図9は、第三の実施形態のコンピュータ401において実行される画像圧縮処理プログラムにおいて、画像圧縮方法を切り替える処理を説明する流れ図である。
図10は、第三の実施形態のコンピュータ401内のHDD 1104に保存されているPDLデータ10001であり、プリント用画像を生成するために必要な様々な種類のオブジェクト描画命令や描画属性値から構成されている。第一の実施形態のPDLデータ3001との差異として、地紋属性のほかに、印刷済属性とAttribute対応表が付加される場合がある。印刷済属性とAttribute対応表は、後述の画像圧縮プログラムにおいて付加される。
コンピュータ401で動作する画像圧縮処理プログラムは、ステップS901にてPDLデータ10001中に印刷済属性が付加されているか否かを確認する。印刷済属性が付加されていない場合は、続いてステップS902にてネットワーク400経由で接続されているデジタル複合機の制御装置100と、予備通信を行う。この予備通信では、ダミーのデータパケットを制御装置100に送信し、その受信完了が制御装置100からコンピュータ401に通知されるまでの時間を計測する。この予備通信により、コンピュータ401から制御装置100への通信スループットが大まかに計算できる。ここで計算した通信スループットをT [byte/sec]とする。
ステップS903では、コンピュータ401で実行される画像圧縮プログラムは、第一の実施形態と同様の手法により、RIP済みAttribute、Lossyページ画像、LossLessページ画像を生成しそれぞれ圧縮を行う。そしてその合計データサイズを計測し、このデータサイズをS1 [byte]とする。
ステップS904ではデータサイズS1が、通信スループットTに対して十分小さいサイズであるかどうかを判断する。デジタル複合機のプリンタ部300のプリント速度の最大値をM [page/sec] とした場合に、
M < T / S1
が成り立つ場合は、データサイズS1が、通信スループットTに対して十分小さいサイズであると判断できる。
ステップS904で画像データ転送速度が十分であると判断された場合は、ステップS911にて、RIP済みAttribute、Lossyページ画像、LossLessページ画像の3つの圧縮画像とAttribute対応表を一つのファイルにまとめる。このファイルをプリント用圧縮画像データとして、ネットワーク400経由でデジタル複合機の制御装置100に送信する。

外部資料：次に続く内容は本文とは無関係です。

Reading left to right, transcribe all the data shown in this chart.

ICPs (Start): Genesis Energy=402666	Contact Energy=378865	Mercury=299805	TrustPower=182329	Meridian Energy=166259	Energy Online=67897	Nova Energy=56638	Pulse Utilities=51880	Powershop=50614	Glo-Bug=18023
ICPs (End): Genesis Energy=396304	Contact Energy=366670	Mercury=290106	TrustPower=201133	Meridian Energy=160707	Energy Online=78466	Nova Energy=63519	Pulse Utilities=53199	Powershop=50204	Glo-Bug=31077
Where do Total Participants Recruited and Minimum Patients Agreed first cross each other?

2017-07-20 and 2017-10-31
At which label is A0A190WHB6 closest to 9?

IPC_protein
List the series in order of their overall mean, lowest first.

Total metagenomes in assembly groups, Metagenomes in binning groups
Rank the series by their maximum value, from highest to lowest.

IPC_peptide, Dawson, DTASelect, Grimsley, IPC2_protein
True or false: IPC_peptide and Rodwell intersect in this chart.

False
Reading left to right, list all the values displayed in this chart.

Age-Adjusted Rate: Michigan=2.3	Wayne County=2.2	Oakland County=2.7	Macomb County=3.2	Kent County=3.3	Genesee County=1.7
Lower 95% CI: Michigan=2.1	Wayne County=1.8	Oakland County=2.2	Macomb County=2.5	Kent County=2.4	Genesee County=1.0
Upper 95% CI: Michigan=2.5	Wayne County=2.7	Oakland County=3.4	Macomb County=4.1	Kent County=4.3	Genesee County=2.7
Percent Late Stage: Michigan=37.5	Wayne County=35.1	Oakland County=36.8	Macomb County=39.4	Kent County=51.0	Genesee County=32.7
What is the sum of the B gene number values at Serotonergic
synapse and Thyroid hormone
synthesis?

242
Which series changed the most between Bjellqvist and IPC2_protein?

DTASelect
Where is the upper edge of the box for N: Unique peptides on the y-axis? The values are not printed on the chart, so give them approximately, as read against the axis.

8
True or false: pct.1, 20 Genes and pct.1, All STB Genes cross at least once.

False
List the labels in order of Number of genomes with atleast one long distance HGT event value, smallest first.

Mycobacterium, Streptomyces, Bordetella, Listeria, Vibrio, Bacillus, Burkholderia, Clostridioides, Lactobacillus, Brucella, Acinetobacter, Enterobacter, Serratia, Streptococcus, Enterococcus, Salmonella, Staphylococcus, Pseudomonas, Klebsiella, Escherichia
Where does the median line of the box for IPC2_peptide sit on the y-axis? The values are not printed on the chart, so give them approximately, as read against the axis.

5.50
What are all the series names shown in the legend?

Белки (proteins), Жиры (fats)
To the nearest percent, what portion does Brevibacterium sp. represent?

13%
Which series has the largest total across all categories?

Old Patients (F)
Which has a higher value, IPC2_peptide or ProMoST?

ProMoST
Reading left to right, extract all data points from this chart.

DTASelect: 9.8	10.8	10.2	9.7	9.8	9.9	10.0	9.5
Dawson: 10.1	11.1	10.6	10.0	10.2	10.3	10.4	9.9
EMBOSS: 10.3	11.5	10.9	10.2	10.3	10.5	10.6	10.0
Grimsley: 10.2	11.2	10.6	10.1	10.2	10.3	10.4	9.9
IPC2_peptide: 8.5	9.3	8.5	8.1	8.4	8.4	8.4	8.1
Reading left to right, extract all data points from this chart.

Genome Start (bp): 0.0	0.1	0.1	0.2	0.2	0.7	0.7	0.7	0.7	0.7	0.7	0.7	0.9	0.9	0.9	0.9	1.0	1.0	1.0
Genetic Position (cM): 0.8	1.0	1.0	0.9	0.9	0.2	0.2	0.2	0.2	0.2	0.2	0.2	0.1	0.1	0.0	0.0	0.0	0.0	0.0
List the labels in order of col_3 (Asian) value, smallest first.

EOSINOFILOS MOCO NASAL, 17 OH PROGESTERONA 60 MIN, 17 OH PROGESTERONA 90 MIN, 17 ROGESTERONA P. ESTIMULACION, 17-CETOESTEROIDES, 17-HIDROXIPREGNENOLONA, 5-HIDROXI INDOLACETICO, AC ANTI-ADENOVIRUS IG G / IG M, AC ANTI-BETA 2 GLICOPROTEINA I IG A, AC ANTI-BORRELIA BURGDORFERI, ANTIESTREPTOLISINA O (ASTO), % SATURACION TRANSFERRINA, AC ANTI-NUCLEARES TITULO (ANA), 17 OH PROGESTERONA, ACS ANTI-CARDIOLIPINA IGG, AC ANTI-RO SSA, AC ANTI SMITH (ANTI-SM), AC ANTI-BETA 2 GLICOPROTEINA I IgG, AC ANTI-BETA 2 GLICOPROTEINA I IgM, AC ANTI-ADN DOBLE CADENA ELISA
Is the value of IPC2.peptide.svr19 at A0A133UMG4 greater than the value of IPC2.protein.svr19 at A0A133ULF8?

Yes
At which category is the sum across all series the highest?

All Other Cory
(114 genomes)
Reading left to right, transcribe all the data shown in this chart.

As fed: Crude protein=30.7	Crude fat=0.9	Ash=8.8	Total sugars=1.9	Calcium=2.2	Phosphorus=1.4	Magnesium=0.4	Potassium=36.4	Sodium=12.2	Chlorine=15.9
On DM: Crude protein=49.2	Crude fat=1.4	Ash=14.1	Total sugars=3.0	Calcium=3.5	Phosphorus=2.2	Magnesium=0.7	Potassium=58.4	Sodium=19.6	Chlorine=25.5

ステップS904で画像データ転送速度が十分ではないと判断された場合は、ステップS905にて、PDLデータ10001中に地紋属性が付加されているか否かを確認する。地紋属性が付加されていない場合には、ステップS906にてAttribute対応表の書き換えを行う。Text Attributeを持つ画素のみをLossLessマスクとして扱う。そしてその他のGraphics Attribute、LossyImage Attribute、LossLessImage Attributeを持つ画素をLossyマスクとして扱う。
ステップS905にて、PDLデータ10001中に地紋属性が付加されている場合には、ステップS906にてAttribute対応表の書き換えを行う。Text AttributeとLossLessImage Attributeを持つ画素をLossLessマスクとして扱い、Graphics AttributeとLossyImage Attributeを持つ画素をLossyマスクとして扱う。地紋などのドットパターンイメージはLossLessImage Attributeであり、これがLossLessマスクとして扱いわれるため、このあとの圧縮処理で画像劣化することはない。
ステップS908では、ステップS906もしくはステップS907にて書き換えられたAttribute対応表に従い、Lossyマスク画像、LossLessマスク画像を生成し、さらにLossyページ画像、LossLessページ画像を生成する。さらにRIP済みAttribute はPackbits、Lossyページ画像はJPEG、LossLessページ画像はPNGでそれぞれ圧縮を行い、その合計データサイズを計測する。このデータサイズをS3 [byte]とする。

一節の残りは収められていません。